I guess now I can call myself not only a writer, but an author, because I have devoted myself to growth. And it literally, cliche notwithstanding, started with a dream.

My routine is anything but.

Back from the conference, and back to my routine — 

No. I have to go to Kansas City for intern visits on Wednesday and Thursday. Hope to find some time to hole up and write some more and —

OMG! I forgot to tell you! I figured out how to fix up what was wrong with Gaia’s Hands!

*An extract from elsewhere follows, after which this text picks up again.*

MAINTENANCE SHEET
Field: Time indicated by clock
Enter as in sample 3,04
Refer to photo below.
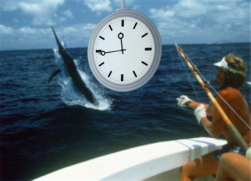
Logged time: 11,44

Interestingly, it was the same thing wrong with Apocalypse — not enough of a ramp-up. This time, however, there was too little going on at the beginning — a lull — rather than a too short ramp-up and there’s the battle. So there’s a long-overdue revision.

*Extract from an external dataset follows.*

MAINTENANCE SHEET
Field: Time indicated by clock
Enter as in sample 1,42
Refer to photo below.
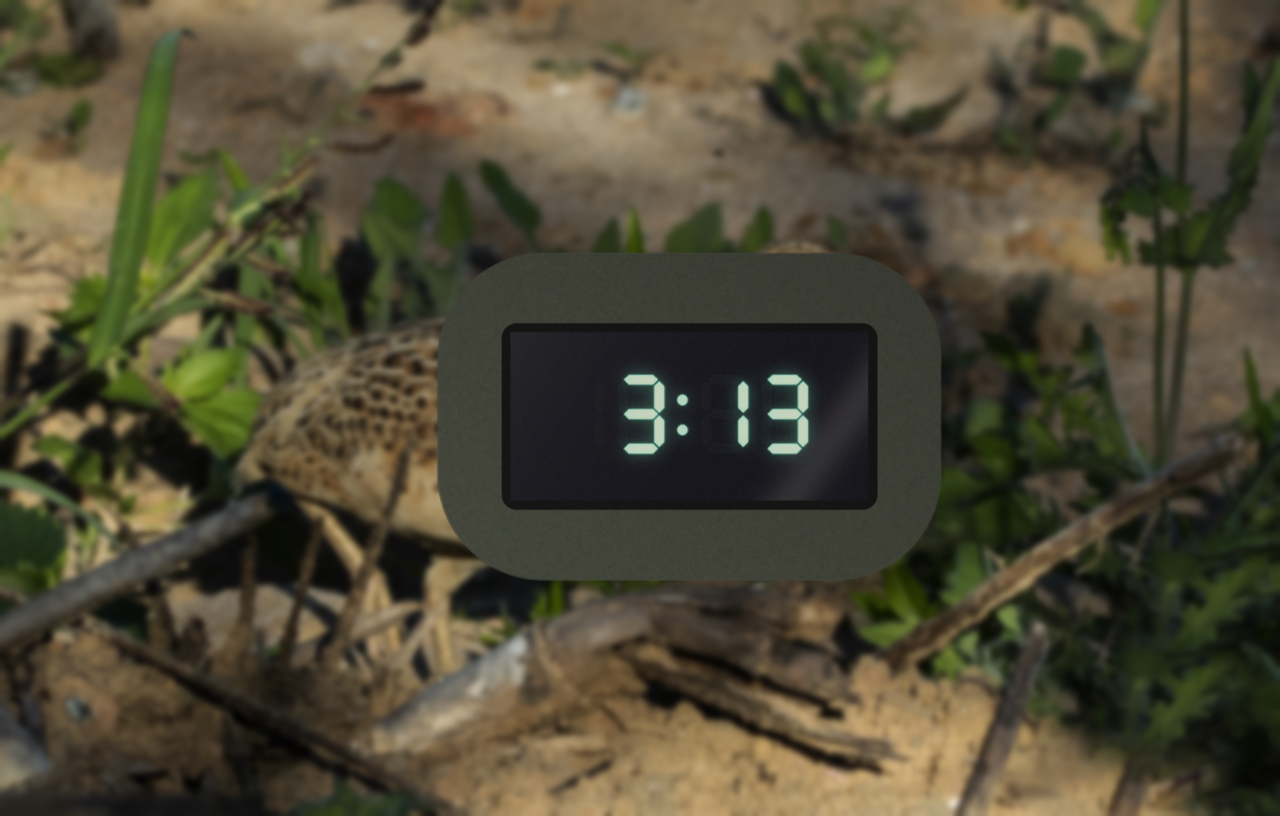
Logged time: 3,13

Richard and I laid out the revision of the first part of the book (other parts need revising but not whole chapter rewrites) and the challenge of course will be time, energy, and patience.

Wish me luck.

Rewriting another novel

I finished my rewrite of Apocalypse, and currently I don’t have enough distance from it to look at it objectively anymore, which is why it will go back to dev edit shortly. 

So where does that leave me relative to writing? I can either start a new book, figure out what to do with the idea for Gods’ Seeds (I’m struggling with that — there’s so much I want to do that it could be two books, my usual problem) or I could look over the post dev edit on Gaia’s Hands and see if I can feel better about it.

I’ve decided to work on Gaia’s Hands. If (when?) I get Apocalypse published, Gaia’s Hands would be a prequel. As such, I’d like to get it polished while I have the time to and before I come up with any other bright ideas. Whose Hearts are Mountains, which still needs a developmental edit, would be the next novel after that.

Yes, I have a plan. All I need is for the stars to align so that I can actually get something published. If you pray, put in a good word for me.

Writing Retreat Goal Achieved!

My goal for writing on this two-day retreat was to complete the building/writing of the first third of Apocalypse, which went entirely too fast (and was a lot shorter) in the original product. This was the hardest item in the rewrite, because it required writing some 18,000 words from scratch that nonetheless segued into the rest of the book (which needs severe revision).

Other things I needed to do: not give away the secret identity of one of the leads, develop the antagonists so they weren’t so black and white, put some tension between the male-female main protagonist pair (and it’s going to get worse before it gets better). 

I’m done with this part! My writing retreat kicked me into some creative thinking!

Make time

I need to start writing today!

I’ve spent the last couple of days prepping and planting in the garden (there will be more to come) and not touching the edit of Apocalypse. But I’m close to done with the beginning part, which is the part I had to add to the manuscript. I don’t know if rewriting the second part with its many faults (point of view confusion, dragging plot places) is going to be easier or harder.

I’m going on a writing retreat tomorrow afternoon through Thursday morning at Mozingo Lake. That will get me away from the many distractions here (including cats, which my husband will take care of before joining me). 

I suppose the break was good for me, although I feel like if I don’t write today, I’ll find something else to do like making plant labels. Or shopping for more plants — stop it! 

I still have to make myself a routine so I don’t spend the summer surfing. I’m going to have a TA to help me organize classes, so I need time for that. And my summer class next week …

I’m obviously an extrovert, because I’m thinking with my mouth open — or, more accurately, while typing. But there’s an important lesson here for writers: Make time.